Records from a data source
* * *

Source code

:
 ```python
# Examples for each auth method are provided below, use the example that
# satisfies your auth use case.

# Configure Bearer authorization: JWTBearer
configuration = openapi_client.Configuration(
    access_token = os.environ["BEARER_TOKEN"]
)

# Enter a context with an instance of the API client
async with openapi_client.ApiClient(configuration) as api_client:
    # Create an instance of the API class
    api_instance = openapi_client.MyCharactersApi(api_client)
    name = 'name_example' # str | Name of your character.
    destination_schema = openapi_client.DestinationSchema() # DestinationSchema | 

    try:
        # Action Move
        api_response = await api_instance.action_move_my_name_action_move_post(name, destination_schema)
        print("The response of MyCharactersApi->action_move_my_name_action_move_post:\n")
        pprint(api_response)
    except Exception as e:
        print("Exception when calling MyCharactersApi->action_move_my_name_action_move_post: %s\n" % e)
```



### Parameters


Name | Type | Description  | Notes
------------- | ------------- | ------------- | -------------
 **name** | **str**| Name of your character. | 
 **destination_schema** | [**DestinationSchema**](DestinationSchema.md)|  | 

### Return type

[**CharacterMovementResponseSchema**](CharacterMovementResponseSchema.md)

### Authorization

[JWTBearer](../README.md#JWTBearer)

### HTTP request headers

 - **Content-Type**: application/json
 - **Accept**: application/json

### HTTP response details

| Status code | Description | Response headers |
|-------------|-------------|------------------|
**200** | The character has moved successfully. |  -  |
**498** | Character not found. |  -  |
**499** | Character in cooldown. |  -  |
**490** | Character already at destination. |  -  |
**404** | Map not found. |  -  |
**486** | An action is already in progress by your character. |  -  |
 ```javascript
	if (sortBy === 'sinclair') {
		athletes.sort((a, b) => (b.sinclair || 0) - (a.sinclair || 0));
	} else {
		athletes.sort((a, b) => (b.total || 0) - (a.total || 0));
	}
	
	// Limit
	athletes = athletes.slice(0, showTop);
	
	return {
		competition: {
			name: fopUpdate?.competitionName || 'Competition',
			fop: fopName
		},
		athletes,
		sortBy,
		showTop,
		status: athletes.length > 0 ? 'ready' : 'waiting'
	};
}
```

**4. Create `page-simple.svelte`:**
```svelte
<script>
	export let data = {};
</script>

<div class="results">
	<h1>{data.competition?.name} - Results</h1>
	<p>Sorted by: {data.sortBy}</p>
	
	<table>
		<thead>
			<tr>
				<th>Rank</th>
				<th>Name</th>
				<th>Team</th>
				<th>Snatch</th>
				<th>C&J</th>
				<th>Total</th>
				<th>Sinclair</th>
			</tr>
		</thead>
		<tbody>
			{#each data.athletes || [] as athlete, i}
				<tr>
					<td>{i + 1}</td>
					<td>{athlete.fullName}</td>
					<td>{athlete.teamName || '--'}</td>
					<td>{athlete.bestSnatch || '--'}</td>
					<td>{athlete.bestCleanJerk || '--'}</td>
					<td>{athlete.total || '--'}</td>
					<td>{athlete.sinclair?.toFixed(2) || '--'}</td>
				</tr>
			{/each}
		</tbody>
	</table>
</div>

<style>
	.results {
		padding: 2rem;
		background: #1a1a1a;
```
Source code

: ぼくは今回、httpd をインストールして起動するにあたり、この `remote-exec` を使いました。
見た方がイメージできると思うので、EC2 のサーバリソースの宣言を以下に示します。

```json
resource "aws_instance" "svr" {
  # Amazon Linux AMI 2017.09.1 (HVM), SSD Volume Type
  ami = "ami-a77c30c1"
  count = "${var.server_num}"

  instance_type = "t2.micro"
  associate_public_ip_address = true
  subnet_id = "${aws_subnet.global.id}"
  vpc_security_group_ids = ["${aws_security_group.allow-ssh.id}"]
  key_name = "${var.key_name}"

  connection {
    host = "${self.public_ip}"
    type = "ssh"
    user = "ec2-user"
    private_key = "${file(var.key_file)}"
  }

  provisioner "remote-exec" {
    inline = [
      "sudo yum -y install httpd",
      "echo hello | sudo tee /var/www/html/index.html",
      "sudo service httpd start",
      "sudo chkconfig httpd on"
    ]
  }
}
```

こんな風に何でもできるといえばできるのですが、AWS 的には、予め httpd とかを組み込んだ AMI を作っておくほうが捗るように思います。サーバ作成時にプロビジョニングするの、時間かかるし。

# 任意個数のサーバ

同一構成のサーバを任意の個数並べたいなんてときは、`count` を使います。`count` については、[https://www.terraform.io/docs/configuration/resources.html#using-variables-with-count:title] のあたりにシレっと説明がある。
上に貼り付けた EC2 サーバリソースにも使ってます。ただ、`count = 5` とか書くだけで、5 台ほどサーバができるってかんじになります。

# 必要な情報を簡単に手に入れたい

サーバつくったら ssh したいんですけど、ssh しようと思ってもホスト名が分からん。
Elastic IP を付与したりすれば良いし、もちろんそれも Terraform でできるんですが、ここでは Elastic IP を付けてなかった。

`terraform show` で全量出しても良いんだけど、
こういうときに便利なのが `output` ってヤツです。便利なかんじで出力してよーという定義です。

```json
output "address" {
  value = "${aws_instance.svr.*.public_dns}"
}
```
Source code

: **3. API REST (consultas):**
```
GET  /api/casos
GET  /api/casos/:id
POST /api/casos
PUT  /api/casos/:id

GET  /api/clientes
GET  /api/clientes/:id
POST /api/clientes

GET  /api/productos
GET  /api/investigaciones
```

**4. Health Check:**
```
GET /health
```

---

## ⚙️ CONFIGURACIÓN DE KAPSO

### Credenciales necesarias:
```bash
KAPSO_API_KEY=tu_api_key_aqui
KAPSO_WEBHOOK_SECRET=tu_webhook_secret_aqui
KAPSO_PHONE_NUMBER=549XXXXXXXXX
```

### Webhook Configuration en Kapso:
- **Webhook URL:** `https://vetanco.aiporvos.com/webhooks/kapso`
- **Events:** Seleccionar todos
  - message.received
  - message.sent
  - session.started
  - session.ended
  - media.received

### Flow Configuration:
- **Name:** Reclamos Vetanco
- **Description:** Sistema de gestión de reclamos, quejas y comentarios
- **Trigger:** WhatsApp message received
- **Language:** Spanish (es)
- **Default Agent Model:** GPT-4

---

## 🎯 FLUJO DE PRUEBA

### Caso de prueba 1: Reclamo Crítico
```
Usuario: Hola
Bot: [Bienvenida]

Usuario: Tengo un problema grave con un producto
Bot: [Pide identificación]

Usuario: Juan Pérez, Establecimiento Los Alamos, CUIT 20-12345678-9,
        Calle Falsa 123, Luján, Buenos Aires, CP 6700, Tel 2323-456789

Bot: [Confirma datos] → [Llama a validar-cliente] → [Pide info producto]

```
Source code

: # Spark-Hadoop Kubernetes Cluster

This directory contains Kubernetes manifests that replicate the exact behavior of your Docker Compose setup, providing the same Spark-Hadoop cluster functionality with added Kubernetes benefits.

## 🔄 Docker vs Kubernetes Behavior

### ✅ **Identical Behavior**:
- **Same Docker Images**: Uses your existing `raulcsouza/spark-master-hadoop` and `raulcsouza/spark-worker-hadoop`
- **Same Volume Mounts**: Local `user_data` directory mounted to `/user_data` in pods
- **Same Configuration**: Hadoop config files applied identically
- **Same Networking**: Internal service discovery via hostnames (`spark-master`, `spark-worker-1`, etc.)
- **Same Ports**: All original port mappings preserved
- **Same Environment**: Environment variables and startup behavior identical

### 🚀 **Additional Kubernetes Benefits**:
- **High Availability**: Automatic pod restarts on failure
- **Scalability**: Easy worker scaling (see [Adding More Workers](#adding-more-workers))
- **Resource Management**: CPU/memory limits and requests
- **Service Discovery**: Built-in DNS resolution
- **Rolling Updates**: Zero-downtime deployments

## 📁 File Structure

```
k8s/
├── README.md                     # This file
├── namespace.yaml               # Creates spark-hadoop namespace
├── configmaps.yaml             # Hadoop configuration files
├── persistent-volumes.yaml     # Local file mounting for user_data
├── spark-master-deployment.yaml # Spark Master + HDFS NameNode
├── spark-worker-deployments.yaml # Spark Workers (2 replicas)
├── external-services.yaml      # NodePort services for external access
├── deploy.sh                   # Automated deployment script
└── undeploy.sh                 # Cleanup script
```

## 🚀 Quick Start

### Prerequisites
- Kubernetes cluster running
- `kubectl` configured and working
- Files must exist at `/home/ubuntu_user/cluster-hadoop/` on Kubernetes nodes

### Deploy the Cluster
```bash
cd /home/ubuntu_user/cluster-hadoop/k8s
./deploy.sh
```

* * *

» **ASSIGNMENT**
Wherever the line holding "### 🚀 **Additional" falls in the entries above, copy exactly from it through the line holding "- **Service Discovery**: Built-in", inclusive, and add nothing.

» **THE COMPLETED TASK**
### 🚀 **Additional Kubernetes Benefits**:
- **High Availability**: Automatic pod restarts on failure
- **Scalability**: Easy worker scaling (see [Adding More Workers](#adding-more-workers))
- **Resource Management**: CPU/memory limits and requests
- **Service Discovery**: Built-in DNS resolution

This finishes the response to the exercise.